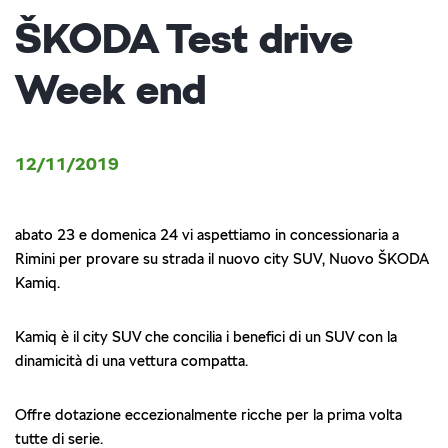
ŠKODA Test drive
Week end
12/11/2019
abato 23 e domenica 24 vi aspettiamo in concessionaria a
Rimini per provare su strada il nuovo city SUV, Nuovo ŠKODA
Kamiq.
Kamiq è il city SUV che concilia i benefici di un SUV con la
dinamicità di una vettura compatta.
Offre dotazione eccezionalmente ricche per la prima volta
tutte di serie.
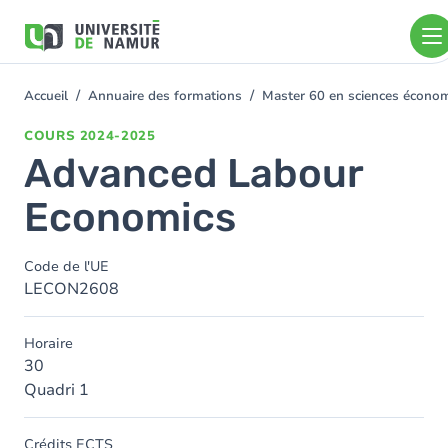
Aller au contenu principal
Aller
au
contenu
principal
Accueil
Annuaire des formations
Master 60 en sciences écon
You
are
COURS
2024-2025
here
Advanced Labour
Economics
Code de l'UE
LECON2608
Horaire
30
Quadri 1
Crédits ECTS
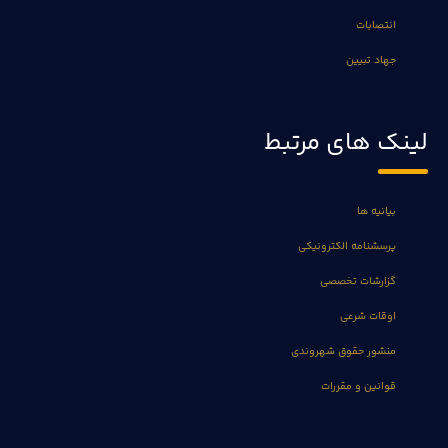
انتصابات
جهاد تبیین
لینک های مرتبط
بیانیه ها
پرسشنامه الکترونیکی
گزارشات تخصصی
اوقات شرعی
منشور حقوق شهروندی
قوانین و مقررات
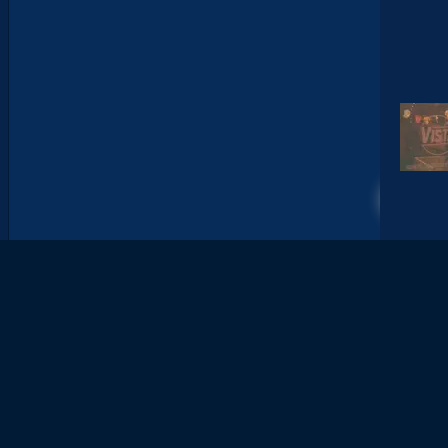
I
J
O
N
N
A
I
S
?
Z
O
U
5
M
A
N
A
C
A
M
A
R
A
M
A
I
T
R
I
S
E
S
E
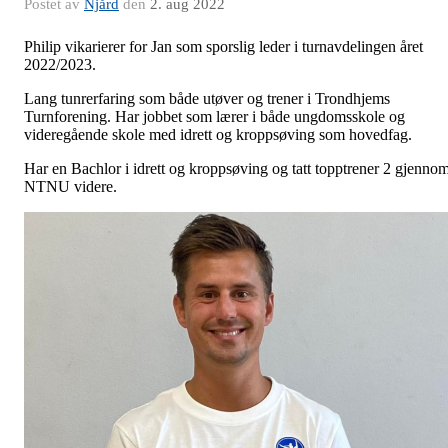
Postet av
Njård
den
2. aug 2022
Philip vikarierer for Jan som sporslig leder i turnavdelingen året
2022/2023.
Lang tunrerfaring som både utøver og trener i Trondhjems
Turnforening. Har jobbet som lærer i både ungdomsskole og
videregående skole med idrett og kroppsøving som hovedfag.
Har en Bachlor i idrett og kroppsøving og tatt topptrener 2 gjenno
NTNU videre.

---+---

WORK ORDER:
Retype the data in full. Images do not go in the copy.

RESULT:
ŠKODA Test drive
Week end
12/11/2019
abato 23 e domenica 24 vi aspettiamo in concessionaria a
Rimini per provare su strada il nuovo city SUV, Nuovo ŠKODA
Kamiq.
Kamiq è il city SUV che concilia i benefici di un SUV con la
dinamicità di una vettura compatta.
Offre dotazione eccezionalmente ricche per la prima volta
tutte di serie.
Aller au contenu principal
Aller
au
contenu
principal
Accueil
Annuaire des formations
Master 60 en sciences écon
You
are
COURS
2024-2025
here
Advanced Labour
Economics
Code de l'UE
LECON2608
Horaire
30
Quadri 1
Crédits ECTS
انتصابات
جهاد تبیین
لینک های مرتبط
بیانیه ها
پرسشنامه الکترونیکی
گزارشات تخصصی
اوقات شرعی
منشور حقوق شهروندی
قوانین و مقررات
I
J
O
N
N
A
I
S
?
Z
O
U
5
M
A
N
A
C
A
M
A
R
A
M
A
I
T
R
I
S
E
S
E
Postet av
Njård
den
2. aug 2022
Philip vikarierer for Jan som sporslig leder i turnavdelingen året
2022/2023.
Lang tunrerfaring som både utøver og trener i Trondhjems
Turnforening. Har jobbet som lærer i både ungdomsskole og
videregående skole med idrett og kroppsøving som hovedfag.
Har en Bachlor i idrett og kroppsøving og tatt topptrener 2 gjenno
NTNU videre.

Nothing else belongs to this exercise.